Task description :: Copy out the final stretch of the listing: the line that contains "Someone carried the brown-coloured_dinner_plate" and all lines after it, exactly as they appear.

Stored data ::
#####

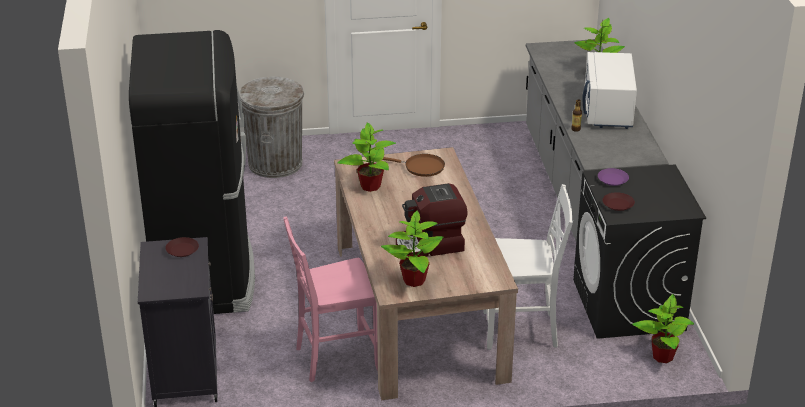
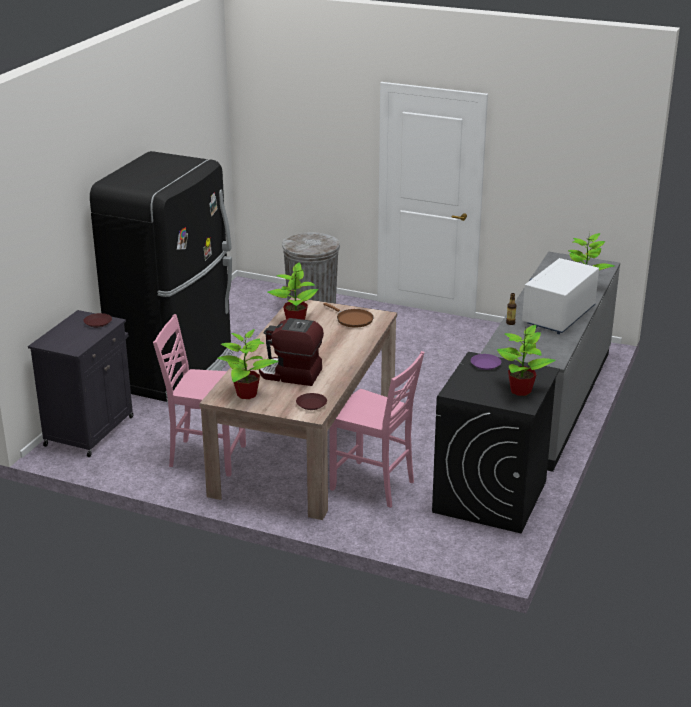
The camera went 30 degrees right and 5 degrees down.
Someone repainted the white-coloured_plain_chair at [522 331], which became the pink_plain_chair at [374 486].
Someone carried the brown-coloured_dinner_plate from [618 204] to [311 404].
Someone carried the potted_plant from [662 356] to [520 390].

#####

Task solution ::
Someone carried the brown-coloured_dinner_plate from [618 204] to [311 404].
Someone carried the potted_plant from [662 356] to [520 390].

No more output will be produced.